> **Exercise**: Among the entries below, one stretch runs from the line that contains "#### **オフィスに行き" through the line that contains "## 何を見られているのか考える". Repeat that stretch exactly, ends included, and only that.

Plain-text document sources
>>
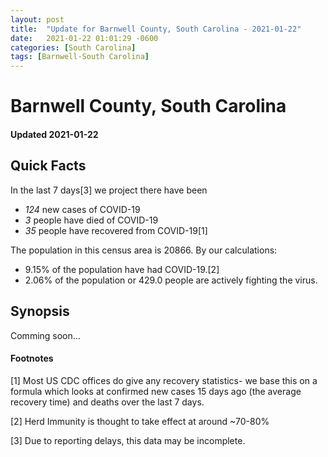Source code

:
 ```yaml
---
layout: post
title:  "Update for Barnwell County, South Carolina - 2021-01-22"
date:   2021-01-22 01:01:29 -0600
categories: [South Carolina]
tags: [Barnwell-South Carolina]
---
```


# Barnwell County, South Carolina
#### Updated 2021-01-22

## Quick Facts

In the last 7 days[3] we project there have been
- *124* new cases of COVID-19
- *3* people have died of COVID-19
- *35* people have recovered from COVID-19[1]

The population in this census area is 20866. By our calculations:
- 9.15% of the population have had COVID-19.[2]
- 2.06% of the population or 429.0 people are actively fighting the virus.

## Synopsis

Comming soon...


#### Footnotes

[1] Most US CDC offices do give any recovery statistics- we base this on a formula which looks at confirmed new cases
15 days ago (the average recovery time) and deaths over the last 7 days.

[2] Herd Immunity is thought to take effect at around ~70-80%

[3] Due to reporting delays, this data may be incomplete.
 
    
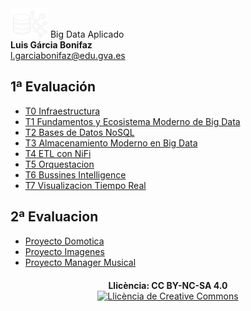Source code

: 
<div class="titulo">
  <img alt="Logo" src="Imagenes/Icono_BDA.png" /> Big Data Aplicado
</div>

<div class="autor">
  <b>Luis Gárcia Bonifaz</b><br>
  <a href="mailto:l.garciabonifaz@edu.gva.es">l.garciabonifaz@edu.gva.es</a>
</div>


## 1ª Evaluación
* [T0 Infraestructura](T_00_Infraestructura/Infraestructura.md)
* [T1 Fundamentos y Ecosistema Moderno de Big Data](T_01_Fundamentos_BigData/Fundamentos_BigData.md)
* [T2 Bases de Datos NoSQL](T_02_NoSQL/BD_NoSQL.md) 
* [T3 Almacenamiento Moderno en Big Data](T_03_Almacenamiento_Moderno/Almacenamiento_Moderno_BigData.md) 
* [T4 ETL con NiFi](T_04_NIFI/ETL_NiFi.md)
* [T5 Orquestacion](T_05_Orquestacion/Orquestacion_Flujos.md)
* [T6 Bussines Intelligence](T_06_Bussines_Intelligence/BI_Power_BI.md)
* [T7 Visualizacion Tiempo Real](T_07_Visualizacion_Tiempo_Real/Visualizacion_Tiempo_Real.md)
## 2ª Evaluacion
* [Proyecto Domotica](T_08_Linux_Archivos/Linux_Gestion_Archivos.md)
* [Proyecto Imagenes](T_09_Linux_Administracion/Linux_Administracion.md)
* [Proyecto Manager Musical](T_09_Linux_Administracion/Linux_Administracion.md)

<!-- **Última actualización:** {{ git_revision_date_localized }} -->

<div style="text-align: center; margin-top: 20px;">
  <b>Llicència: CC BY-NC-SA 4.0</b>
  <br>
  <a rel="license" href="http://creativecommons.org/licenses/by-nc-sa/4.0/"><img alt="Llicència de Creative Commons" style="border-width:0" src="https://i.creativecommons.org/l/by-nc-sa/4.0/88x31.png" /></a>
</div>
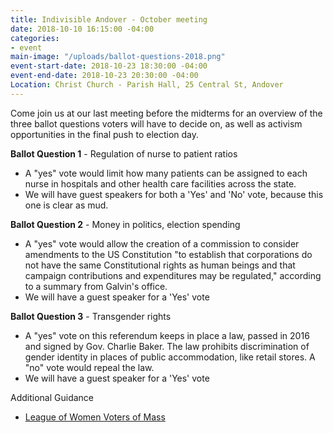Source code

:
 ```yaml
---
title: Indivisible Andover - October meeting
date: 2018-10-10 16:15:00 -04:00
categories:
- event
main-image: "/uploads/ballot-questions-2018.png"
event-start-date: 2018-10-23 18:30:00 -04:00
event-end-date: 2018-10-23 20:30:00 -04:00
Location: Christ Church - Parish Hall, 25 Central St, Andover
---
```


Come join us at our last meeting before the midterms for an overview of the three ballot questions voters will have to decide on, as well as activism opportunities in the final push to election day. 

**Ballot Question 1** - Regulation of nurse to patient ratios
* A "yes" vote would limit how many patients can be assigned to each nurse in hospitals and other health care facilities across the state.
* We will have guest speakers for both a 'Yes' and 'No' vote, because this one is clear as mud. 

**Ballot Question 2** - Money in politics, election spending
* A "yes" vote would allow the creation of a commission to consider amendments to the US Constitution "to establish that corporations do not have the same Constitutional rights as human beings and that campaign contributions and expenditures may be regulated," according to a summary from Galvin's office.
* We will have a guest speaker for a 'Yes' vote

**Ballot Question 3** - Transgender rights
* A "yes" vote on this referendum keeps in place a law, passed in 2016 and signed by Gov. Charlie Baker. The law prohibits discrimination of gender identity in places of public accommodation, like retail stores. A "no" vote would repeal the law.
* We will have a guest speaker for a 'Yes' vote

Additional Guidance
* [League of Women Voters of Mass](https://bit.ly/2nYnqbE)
<<
>>
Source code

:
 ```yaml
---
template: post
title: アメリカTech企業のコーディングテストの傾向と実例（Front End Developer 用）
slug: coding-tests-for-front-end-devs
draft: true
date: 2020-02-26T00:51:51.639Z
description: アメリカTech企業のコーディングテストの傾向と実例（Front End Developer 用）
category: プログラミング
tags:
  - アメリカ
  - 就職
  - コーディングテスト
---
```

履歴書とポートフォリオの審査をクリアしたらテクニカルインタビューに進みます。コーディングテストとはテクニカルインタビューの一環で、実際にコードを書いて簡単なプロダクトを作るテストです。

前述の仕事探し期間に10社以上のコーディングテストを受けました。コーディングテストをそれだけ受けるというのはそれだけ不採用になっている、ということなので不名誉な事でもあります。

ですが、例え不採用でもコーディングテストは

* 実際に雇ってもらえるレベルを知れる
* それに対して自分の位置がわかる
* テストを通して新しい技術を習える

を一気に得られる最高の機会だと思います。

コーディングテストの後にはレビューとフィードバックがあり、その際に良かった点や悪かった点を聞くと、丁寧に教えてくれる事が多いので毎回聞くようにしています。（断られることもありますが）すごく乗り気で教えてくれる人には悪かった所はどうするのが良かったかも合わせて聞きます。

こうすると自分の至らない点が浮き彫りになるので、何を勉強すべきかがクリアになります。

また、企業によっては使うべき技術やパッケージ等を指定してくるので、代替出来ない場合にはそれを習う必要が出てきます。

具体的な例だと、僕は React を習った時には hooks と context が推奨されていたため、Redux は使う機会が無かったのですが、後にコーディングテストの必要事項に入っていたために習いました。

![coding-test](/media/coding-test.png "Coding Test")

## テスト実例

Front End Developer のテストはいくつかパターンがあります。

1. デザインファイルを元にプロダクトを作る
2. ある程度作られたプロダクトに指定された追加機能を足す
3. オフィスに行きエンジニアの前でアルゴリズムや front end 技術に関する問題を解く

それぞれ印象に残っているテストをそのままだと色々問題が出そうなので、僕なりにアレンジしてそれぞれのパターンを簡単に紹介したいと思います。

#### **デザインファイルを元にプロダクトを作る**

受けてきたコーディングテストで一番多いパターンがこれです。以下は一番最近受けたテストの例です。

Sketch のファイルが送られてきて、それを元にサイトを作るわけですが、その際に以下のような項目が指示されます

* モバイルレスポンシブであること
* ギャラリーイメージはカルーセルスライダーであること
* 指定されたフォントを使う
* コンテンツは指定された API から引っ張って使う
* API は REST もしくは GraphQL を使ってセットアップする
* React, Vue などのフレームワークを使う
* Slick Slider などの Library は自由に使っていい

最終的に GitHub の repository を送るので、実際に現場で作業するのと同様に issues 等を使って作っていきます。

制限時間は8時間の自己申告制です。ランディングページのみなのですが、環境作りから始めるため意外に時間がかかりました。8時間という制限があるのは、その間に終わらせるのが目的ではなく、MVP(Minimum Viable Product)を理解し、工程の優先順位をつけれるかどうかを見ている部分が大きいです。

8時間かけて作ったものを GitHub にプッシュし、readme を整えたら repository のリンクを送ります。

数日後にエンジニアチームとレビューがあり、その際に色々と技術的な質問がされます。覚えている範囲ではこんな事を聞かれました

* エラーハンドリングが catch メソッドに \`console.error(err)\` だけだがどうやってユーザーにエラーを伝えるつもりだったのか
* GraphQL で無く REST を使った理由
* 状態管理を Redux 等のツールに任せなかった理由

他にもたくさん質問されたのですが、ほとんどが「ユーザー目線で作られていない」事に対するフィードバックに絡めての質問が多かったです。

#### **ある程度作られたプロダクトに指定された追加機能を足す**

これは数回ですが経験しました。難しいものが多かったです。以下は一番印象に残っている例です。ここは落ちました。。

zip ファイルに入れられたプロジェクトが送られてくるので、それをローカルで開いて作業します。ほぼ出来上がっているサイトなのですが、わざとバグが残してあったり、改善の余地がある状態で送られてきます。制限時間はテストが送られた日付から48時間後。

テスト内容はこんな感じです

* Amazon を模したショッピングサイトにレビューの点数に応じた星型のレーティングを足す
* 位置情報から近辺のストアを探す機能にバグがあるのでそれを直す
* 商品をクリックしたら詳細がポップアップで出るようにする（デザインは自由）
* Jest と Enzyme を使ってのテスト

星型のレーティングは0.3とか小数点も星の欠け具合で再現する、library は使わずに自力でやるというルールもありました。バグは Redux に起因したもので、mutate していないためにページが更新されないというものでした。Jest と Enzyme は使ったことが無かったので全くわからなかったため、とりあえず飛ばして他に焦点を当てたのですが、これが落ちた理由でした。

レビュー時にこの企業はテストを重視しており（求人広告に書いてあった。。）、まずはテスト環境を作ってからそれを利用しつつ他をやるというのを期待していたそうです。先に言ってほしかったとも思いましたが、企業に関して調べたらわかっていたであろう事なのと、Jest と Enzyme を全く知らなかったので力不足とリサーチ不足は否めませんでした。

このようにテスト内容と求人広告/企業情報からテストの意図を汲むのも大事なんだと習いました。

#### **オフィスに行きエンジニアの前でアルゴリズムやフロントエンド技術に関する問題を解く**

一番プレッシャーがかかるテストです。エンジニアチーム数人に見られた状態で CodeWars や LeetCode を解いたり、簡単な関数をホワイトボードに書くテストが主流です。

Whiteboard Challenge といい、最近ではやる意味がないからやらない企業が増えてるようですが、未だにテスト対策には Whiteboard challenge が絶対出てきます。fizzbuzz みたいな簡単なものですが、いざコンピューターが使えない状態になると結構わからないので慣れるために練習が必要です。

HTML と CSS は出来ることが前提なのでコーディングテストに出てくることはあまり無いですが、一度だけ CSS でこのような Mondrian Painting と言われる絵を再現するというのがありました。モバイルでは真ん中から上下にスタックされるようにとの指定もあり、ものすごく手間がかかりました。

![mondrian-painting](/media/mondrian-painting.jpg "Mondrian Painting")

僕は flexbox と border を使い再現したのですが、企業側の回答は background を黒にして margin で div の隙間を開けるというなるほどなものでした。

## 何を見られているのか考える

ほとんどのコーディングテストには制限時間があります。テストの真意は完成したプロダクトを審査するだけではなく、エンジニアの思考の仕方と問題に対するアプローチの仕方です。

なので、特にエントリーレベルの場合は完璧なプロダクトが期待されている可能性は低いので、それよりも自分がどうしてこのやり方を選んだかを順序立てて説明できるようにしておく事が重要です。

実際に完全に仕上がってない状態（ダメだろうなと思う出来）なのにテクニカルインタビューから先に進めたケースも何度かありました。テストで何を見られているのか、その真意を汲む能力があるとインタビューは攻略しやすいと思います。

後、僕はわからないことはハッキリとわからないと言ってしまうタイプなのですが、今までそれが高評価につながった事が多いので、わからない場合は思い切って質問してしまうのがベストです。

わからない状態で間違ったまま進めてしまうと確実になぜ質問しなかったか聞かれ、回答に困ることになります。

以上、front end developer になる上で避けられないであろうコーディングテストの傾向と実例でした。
<<
> **Answer to this task**:
#### **オフィスに行きエンジニアの前でアルゴリズムやフロントエンド技術に関する問題を解く**

一番プレッシャーがかかるテストです。エンジニアチーム数人に見られた状態で CodeWars や LeetCode を解いたり、簡単な関数をホワイトボードに書くテストが主流です。

Whiteboard Challenge といい、最近ではやる意味がないからやらない企業が増えてるようですが、未だにテスト対策には Whiteboard challenge が絶対出てきます。fizzbuzz みたいな簡単なものですが、いざコンピューターが使えない状態になると結構わからないので慣れるために練習が必要です。

HTML と CSS は出来ることが前提なのでコーディングテストに出てくることはあまり無いですが、一度だけ CSS でこのような Mondrian Painting と言われる絵を再現するというのがありました。モバイルでは真ん中から上下にスタックされるようにとの指定もあり、ものすごく手間がかかりました。

![mondrian-painting](/media/mondrian-painting.jpg "Mondrian Painting")

僕は flexbox と border を使い再現したのですが、企業側の回答は background を黒にして margin で div の隙間を開けるというなるほどなものでした。

## 何を見られているのか考える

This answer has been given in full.